Belarus Regime ‘Frightened,’ Says Opponent

Belarus Regime ‘Frightened,’ Says Opponent
Belarusian opposition leader Sviatlana Tsikhanouskaya talks during an interview with The Associated Press in Brussels on June 22, 2021. Francisco Seco/AP
The Associated Press
Updated:

BRUSSELS—When authorities in Belarus diverted a Ryanair passenger jet to Minsk last month to arrest a dissident journalist who was aboard, their goal may have been to silence a troublesome government critic and send a message to others like him.

Instead, believes opposition leader Sviatlana Tsikhanouskaya, it was a panicked miscalculation by authoritarian President Alexander Lukashenko that has galvanized the West against him.

“It was really a mistake,” Tsikhanouskaya said in an interview with The Associated Press. “The regime never crossed this red line before, of interfering in a European area. This hijacking touched all the European leaders because their citizens were on this flight.”

The European Union, the United States, Britain, and Canada joined together Monday to impose sanctions on several Belarus officials and organizations in response to the May 23 diversion of the Ryanair flight, which was traveling from Greece to Lithuania but was forced to land in Minsk. European officials, who likened the diversion to air piracy, also banned Belarus airlines from EU skies and airports.

Lukashenko won a sixth term as president in an Aug. 9, 2020, election that the EU refuses to recognize as legitimate. The disputed election touched off months of mass demonstrations in Belarus, including some that drew as many as 200,000 people. Authorities there also took harsh action against protesters, and human rights officials say tens of thousands have been detained, with many brutally beaten by security forces.

Lithuanian Foreign Minister Gabrielius Landsbergis said EU countries thought for months that it still might be possible to reason with Lukashenko—until the flight diversion.

“The mood is different now,” Landsbergis said.

Tsikhanouskaya was a candidate in the election, running in place of her husband, Siarhei Tsikhanouski, a popular opposition figure who had hoped to stand against Lukashenko but was arrested in May 2020.

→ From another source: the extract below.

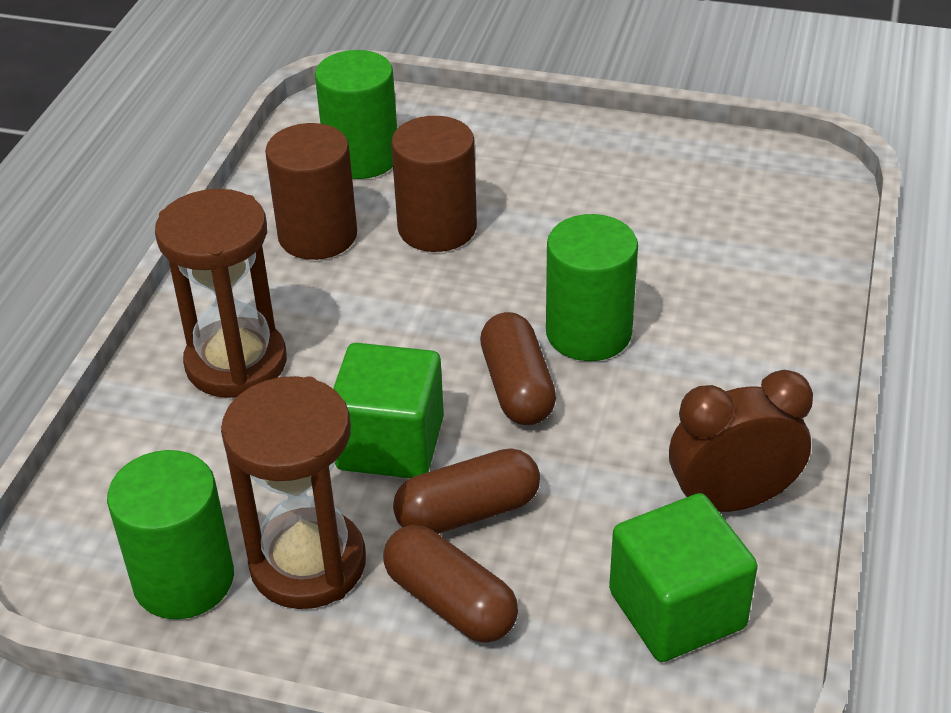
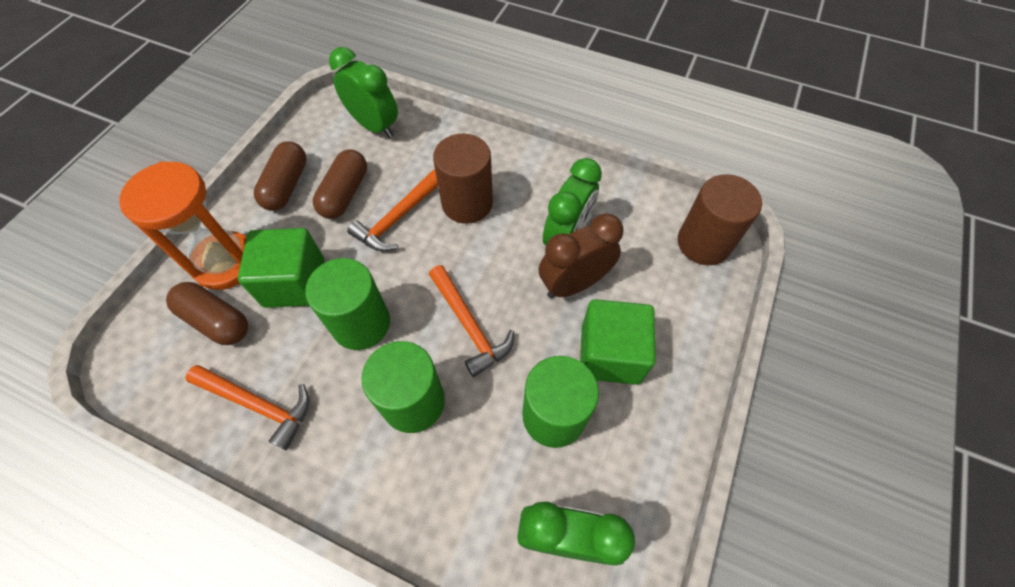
brown hourglass: 2 -> 0
green clock: 0 -> 3
orange hammer: 0 -> 3
orange hourglass: 0 -> 1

A day after the vote, Tsikhanouskaya was forced to flee the country to neighboring Lithuania, where the 38-year-old political novice lives in exile with her children and has worked to rally European countries against Lukashenko.

“The regime is so frightened by the unity of Belarusians, by the unity of the European Union, the USA, about this situation in Belarus that they stopped to think strategically. They started to think emotionally,” Tsikhanouskaya told AP.

On Thursday, her husband’s trial is scheduled to begin in the city of Homel on charges of violating public order, inciting hatred, and plotting mass disturbances—accusations he rejects. He faces up to 15 years in prison.

“The trial will be closed. The trial will be not in the court, it will be right in the prison. Lawyers will not have an opportunity to tell us what is going on,” Tsikhanouskaya said.

She expects it to last a month or two, and is not optimistic about the outcome.

“We understand that the trial will not be lawful, will not be honest, will not be fair. In reality, judges can write any number of years in prison,” she said.

For Tsikhanouskaya, it’s yet another test of her ability as an accidental politician to avoid putting her own feelings for her husband above those of the many Belarusians who have been jailed for opposing the government.

“He’s my beloved. I’m thinking about him most of all, because I’m talking about him with my children. I have every day to explain to them where their daddy is, how he is feeling,” she said. “I assure them that he will come back soon.”

She must “separate all those feelings from political duties, because your political duty is to release all of them,” Tsikhanouskaya said.

“This is your personal pain. You can cry into your pillow in the evening. But just imagine in what conditions those people are in, what conditions my husband is [in]—without light, without information, without the normal conditions of life. Of course, it’s awful,” she said. “But again, it gives me strength not to stop, not to think about myself.”

Since he was pulled off the Ryanair flight in Minsk, Belarusian journalist Raman Pratasevich has been paraded on state TV, tearfully apologizing for his actions and praising Lukashenko.

His parents, members of the opposition, and others in the West believe he spoke under duress, with some saying there were signs he was beaten—a warning that no regime opponent can ignore.

Pratasevich’s friends say the 26-year-old journalist, who left his homeland in 2019, believed he was being spied upon by Belarusian authorities before his May 23 arrest. This probably is true for many other political activists from Belarus, said Tsikhanouskaya, who a week earlier had flown Ryanair from Greece to Lithuania, just like Pratasevich.

As she travels Europe to raise awareness about Belarus, she feels “more or less in safeness.”

“People on the ground [in Belarus], they don’t have this protection of laws that the European Union has,” she said.

Beyond the immediate fate of Pratasevich, her husband Siarhei, and others like them, difficult times lie ahead for her country, Tsikhanouskaya said.

“This crisis is deepening,” she said.

If the authorities in Minsk really cared about people “they would start dialogue with Belarusians, they would release political prisoners, and solve this crisis in a civilized way,” she added. “I imagine new elections this fall. This is our aim.”